# Stinky breath



## OzChi (Oct 26, 2011)

Chloe has stinky breath! i'm very annoyed at this because she has perfectly clean teeth owing to the fact that she has a bone twice a week, a piece of duck jerky every day and bully sticks available constantly. She is on a mix of ZiwiPeak and raw so it shouldn't be from her diet either. What could be causing her to have bad breath? Axle's doesn't smell at all BTW...


----------



## Brodysmom (Jan 8, 2009)

How old is she? If she is still losing puppy teeth, that is the cause. As the puppy teeth loosen, they start to stink.

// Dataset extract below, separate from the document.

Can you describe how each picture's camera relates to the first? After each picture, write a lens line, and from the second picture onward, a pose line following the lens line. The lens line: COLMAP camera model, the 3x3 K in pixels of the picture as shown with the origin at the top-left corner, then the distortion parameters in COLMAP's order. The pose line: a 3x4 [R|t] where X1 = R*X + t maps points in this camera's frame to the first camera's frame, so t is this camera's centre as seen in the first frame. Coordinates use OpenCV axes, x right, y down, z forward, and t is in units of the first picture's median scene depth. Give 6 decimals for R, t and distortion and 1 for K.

Once all the baby teeth are out, her mouth should freshen right up.


----------



## AussieLass (Mar 1, 2012)

Besides the teething, are you sure she's not eating poop when you're away?


----------



## OzChi (Oct 26, 2011)

She turns 6 months on Wednesday and as far as I can see she hasn't lost any teeth yet so that could be it. 

I've never seen her eat poop and there is always poop there when I get home so I don't think it's that (I hope not coz she licks my face a LOT!)


----------



## AussieLass (Mar 1, 2012)

How weird, I thought they lost their teeth by 6 months or thereabouts. That is why the Vets have all told me to wait for desexing on my x 3 so they've all lost the teeth they're going to, so those that aren't coming out can be removed under the same anaesthetic to save having to go under twice.

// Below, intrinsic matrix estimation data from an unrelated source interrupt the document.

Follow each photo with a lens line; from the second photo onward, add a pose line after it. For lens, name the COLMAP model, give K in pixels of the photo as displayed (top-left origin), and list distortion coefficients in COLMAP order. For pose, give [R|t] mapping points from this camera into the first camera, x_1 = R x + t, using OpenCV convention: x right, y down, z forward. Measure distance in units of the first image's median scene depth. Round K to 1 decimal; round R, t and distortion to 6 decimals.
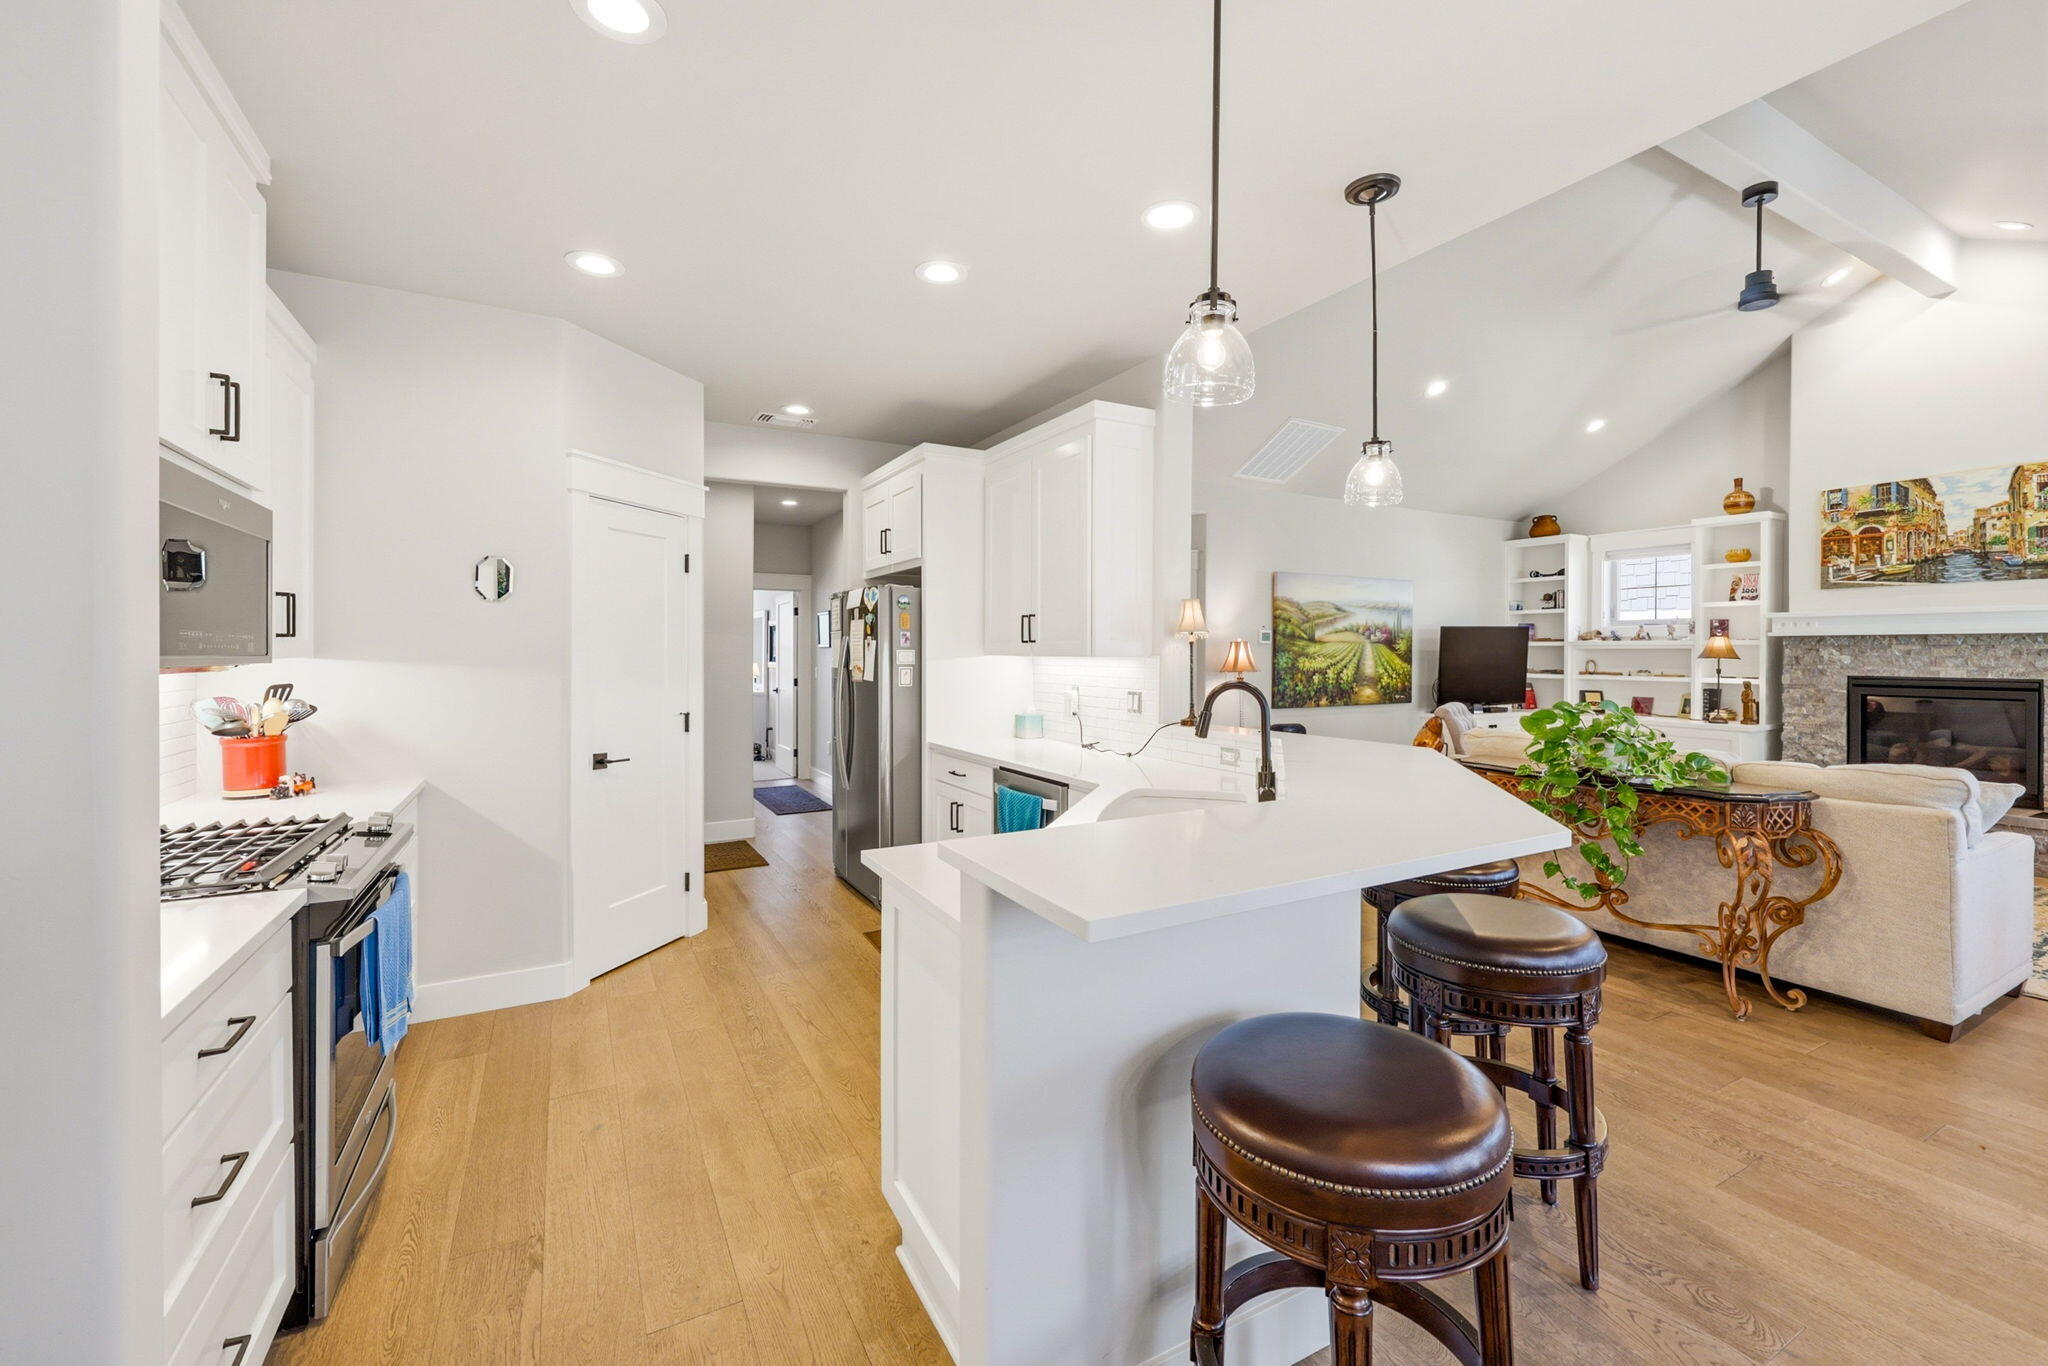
lens RADIAL K [[835.1, 0, 1033.7], [0, 835.1, 651.0], [0, 0, 1]] dist [-0.000596, 0.000466]
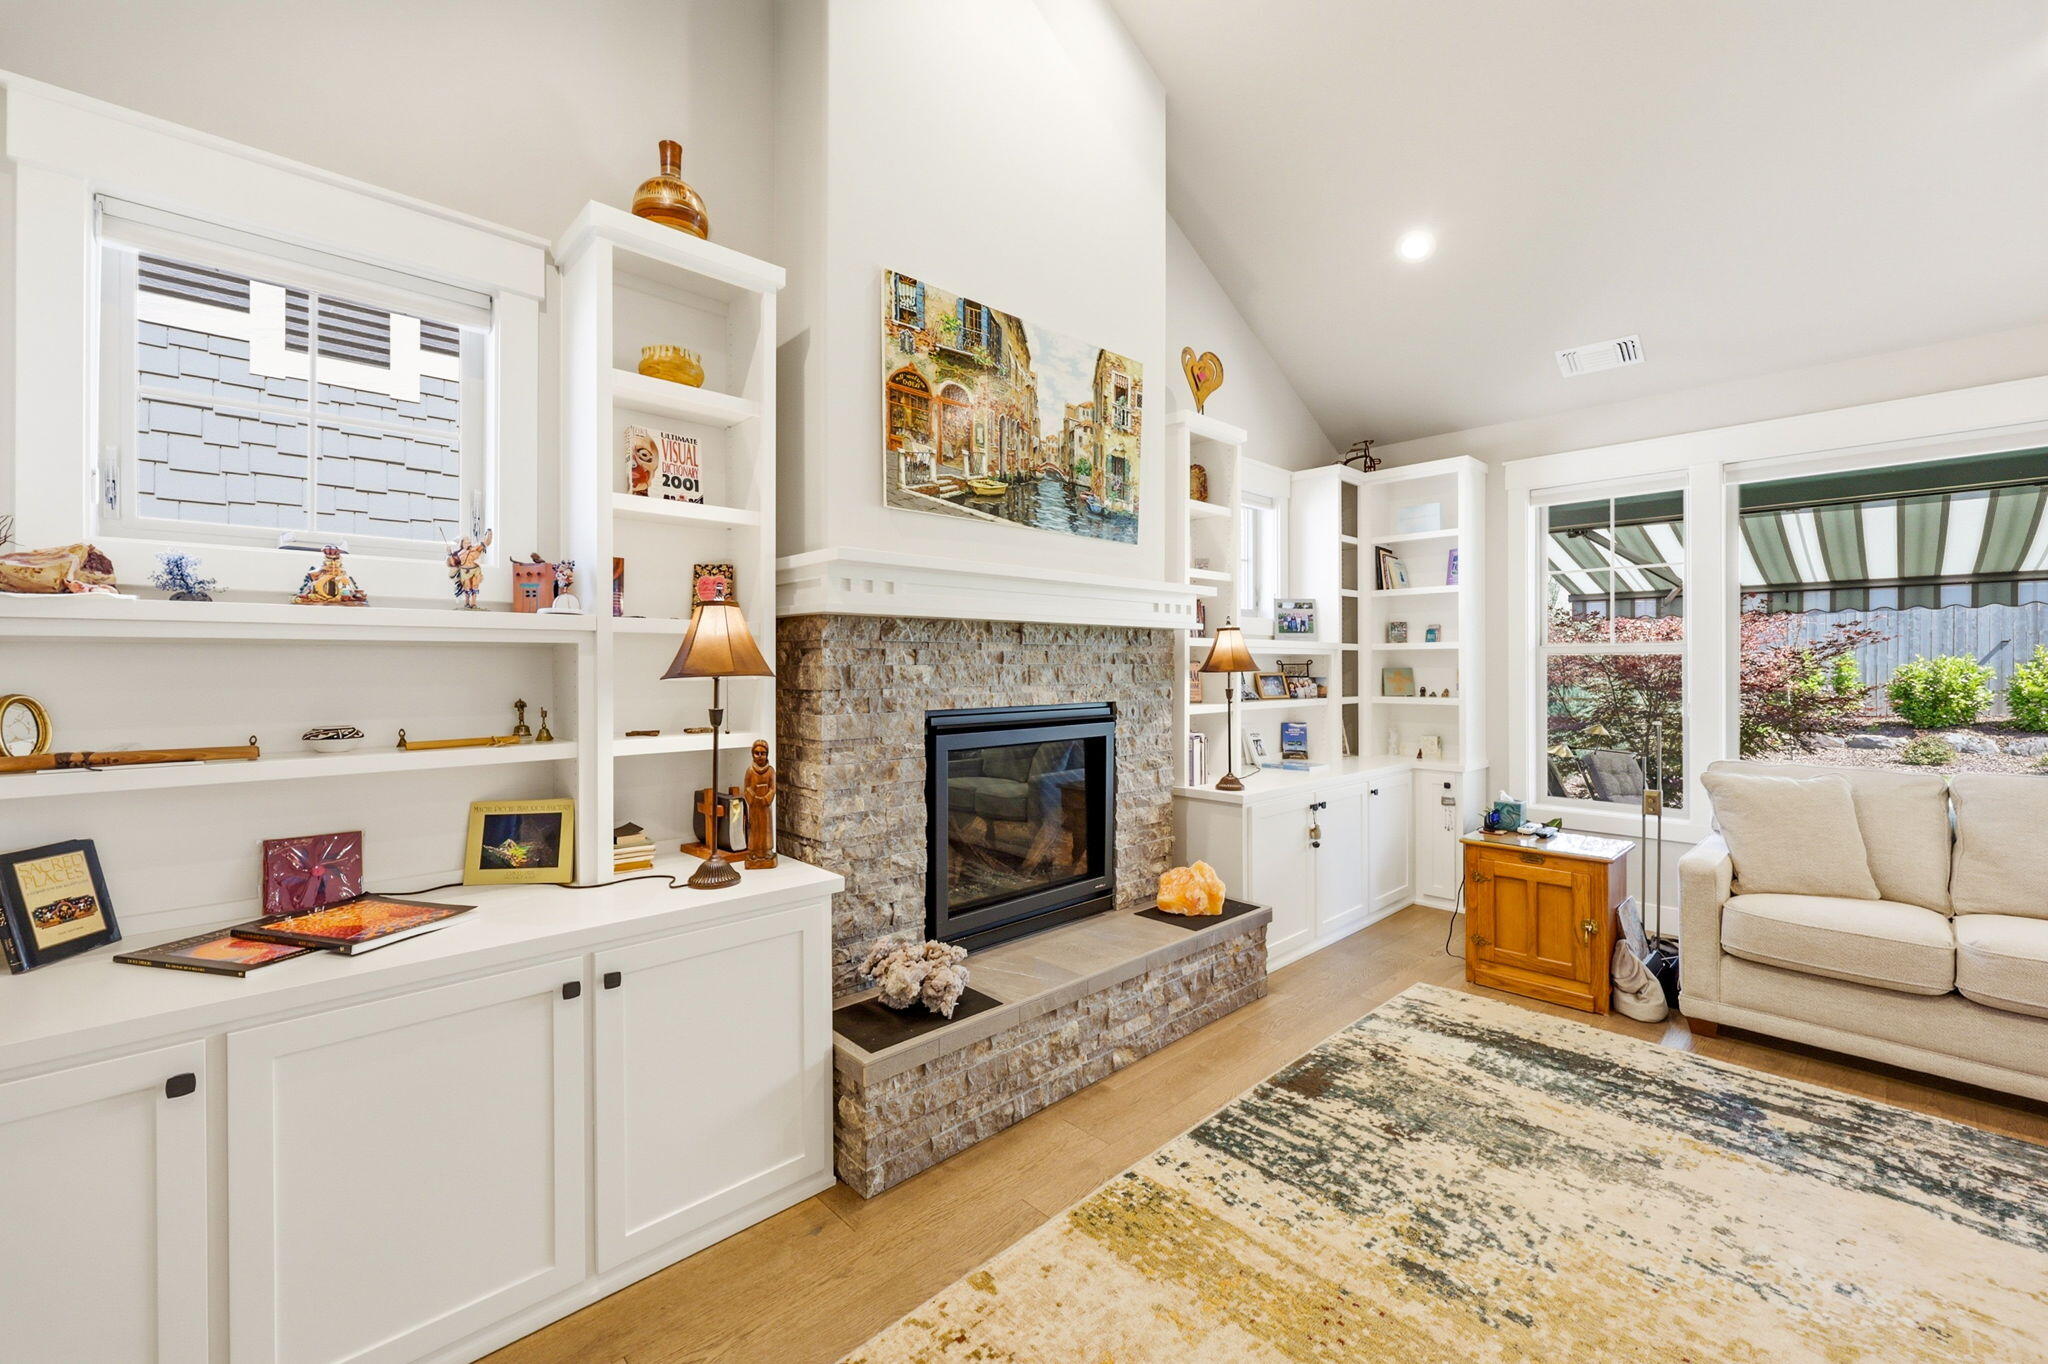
lens RADIAL K [[835.1, 0, 1022.9], [0, 835.1, 667.3], [0, 0, 1]] dist [-0.000596, 0.000466]
pose [[-0.254913, -0.004877, 0.966952, 0.495994], [0.000205, 0.999987, 0.005098, 0.004113], [-0.966964, 0.001498, -0.254909, 0.982940]]
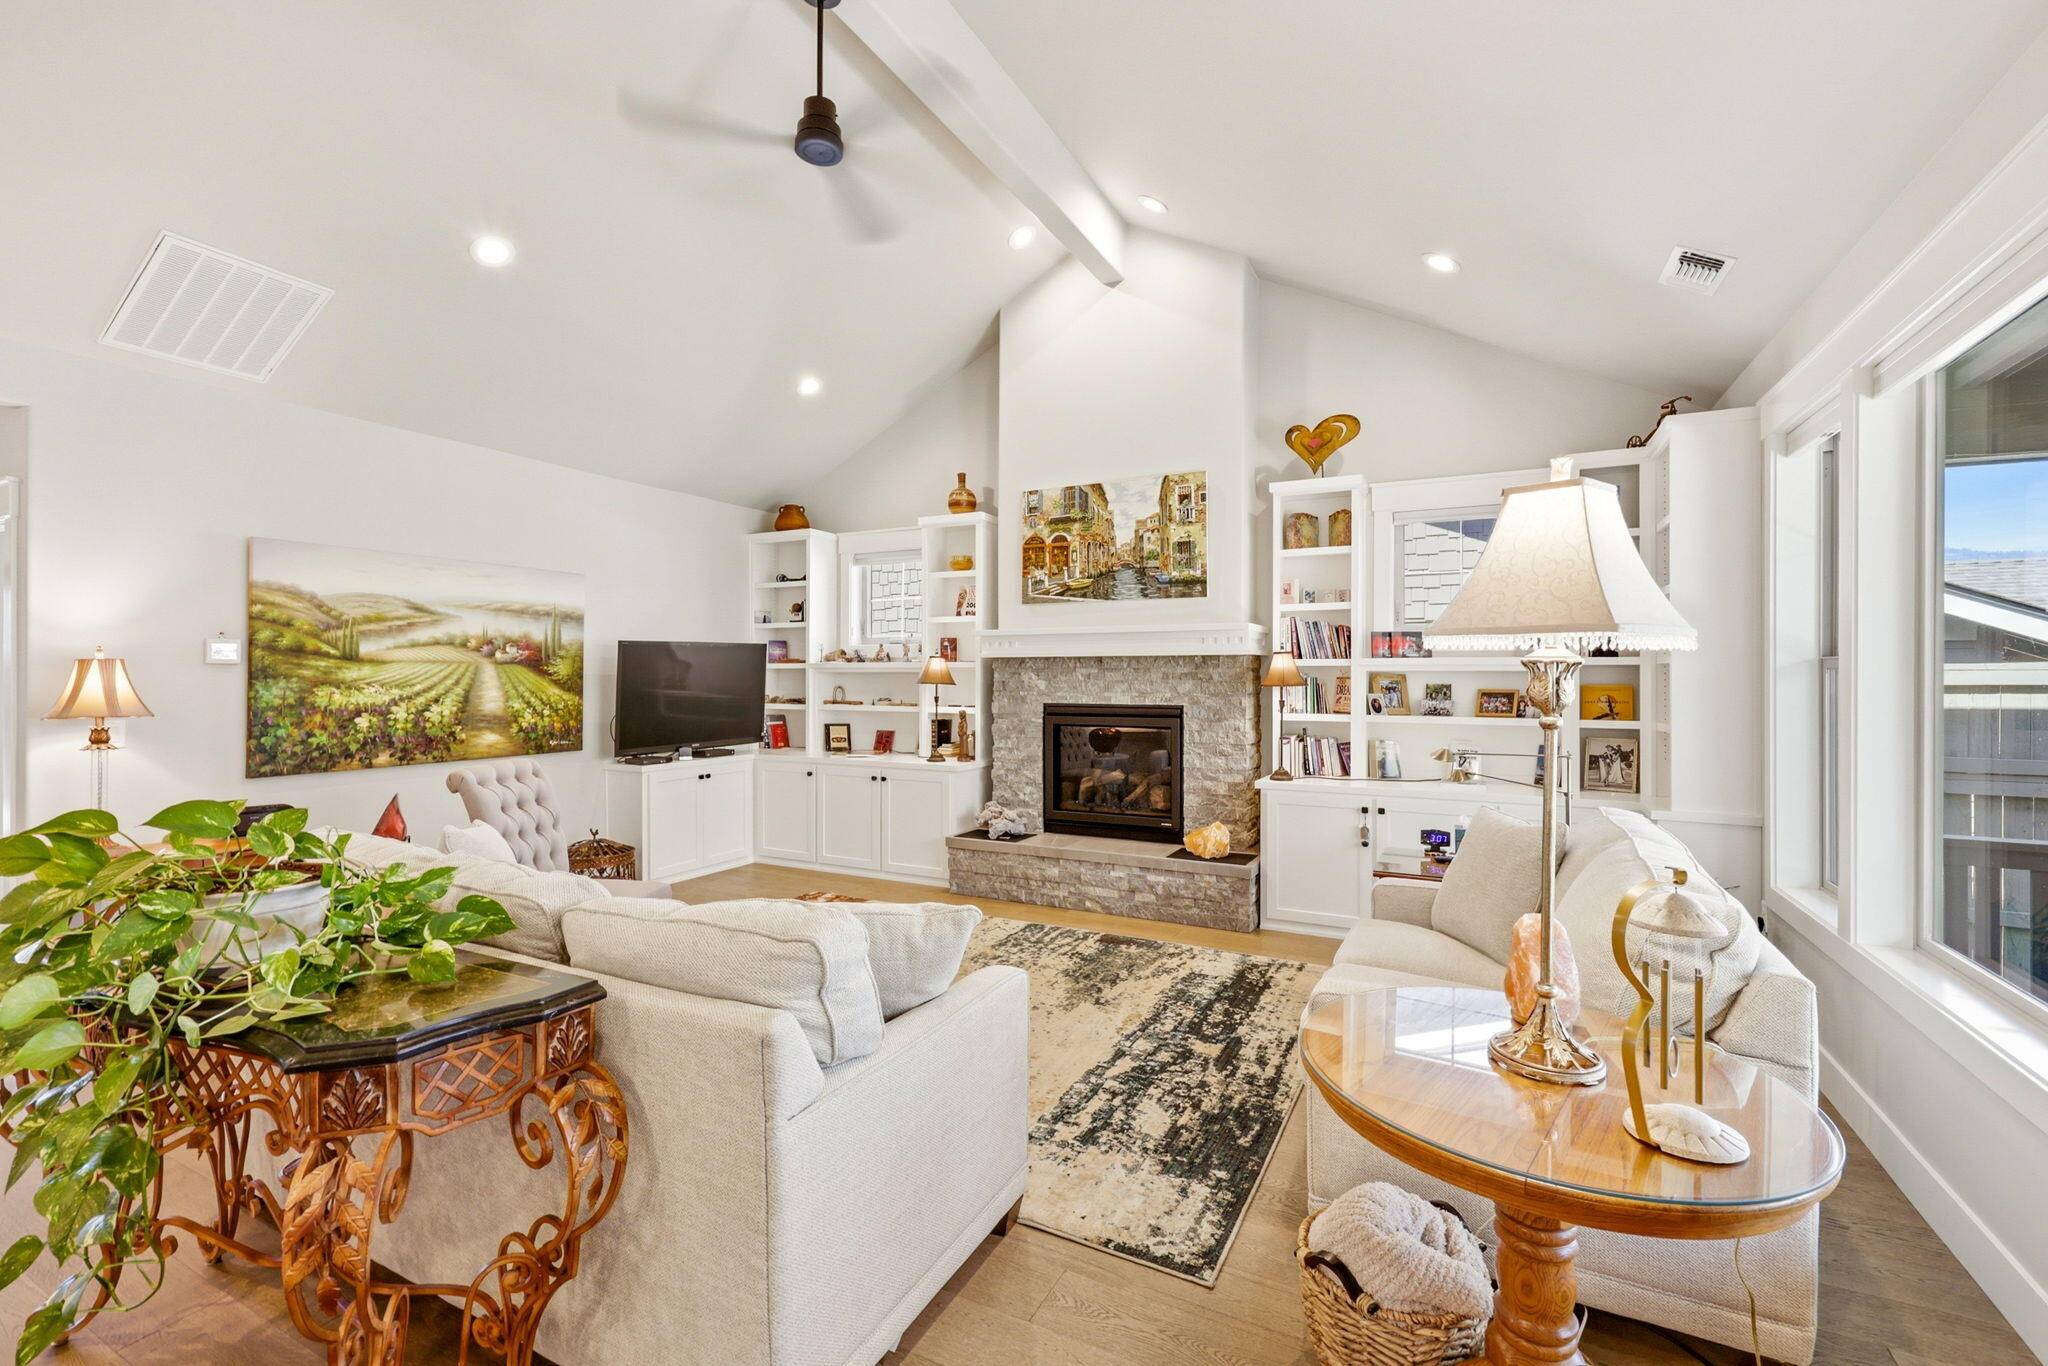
lens RADIAL K [[877.6, 0, 1021.6], [0, 877.6, 674.3], [0, 0, 1]] dist [0.000477, -0.000868]
pose [[0.833866, -0.001459, 0.551965, 0.412135], [0.001625, 0.999999, 0.000188, -0.000847], [-0.551965, 0.000740, 0.833867, 0.223276]]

Various vets have also said I should wiggle them out like kids do with theirs but I doubt I'll be doing that.


----------



## OzChi (Oct 26, 2011)

Axle only just started losing his and he is 8 months this week. He has lost his top ones but he has 4 bottom canines still and a few doubled up of the tiny little teeth at the front. I probably could have wobbled out his top Canines but I just gave him some bully sticks and they were gone within an day or 2 of first becomming loose.


----------



## 23083 (Sep 22, 2011)

Pico is our first small dog. I was mystified as to why he still had bad breath after a dental cleaning. The vet told me that many small dogs have bad breath from their stomach acid and that feeding frequent small meals helps. This isnt practical for me so I do all the things you do plus use a fresh breath water additive and it REALLY helps!


----------



## Dexiehuahua (Feb 19, 2012)

Have you had her anal glands checked? I know that's the only time my chis breath stinks..


----------



## Reese and Miley (Jun 24, 2010)

What variety of ZP do you feed? Mine eat Stella and Chewys, normally just the "super beef" kind but sometimes when theyre out of it I buy the surf n turf. For whatever reason Reese has RANCID breath on any fishy formulas, always goes away when he's back on the beef. 
I second anal glands too!


----------



## OzChi (Oct 26, 2011)

> Reese has RANCID breath on any fishy formulas


She's on venison and fish actually, and she has had raw salmon for her dinner the last couple of days too so it could be that. I've bought a 5kg bag so she's going to be on it for a while!

I doubt it's anal glands. They were checked about 2 months ago and were fine and she has been on ZP since then which is very good at minimizing them as it gives them such small firm poop.


----------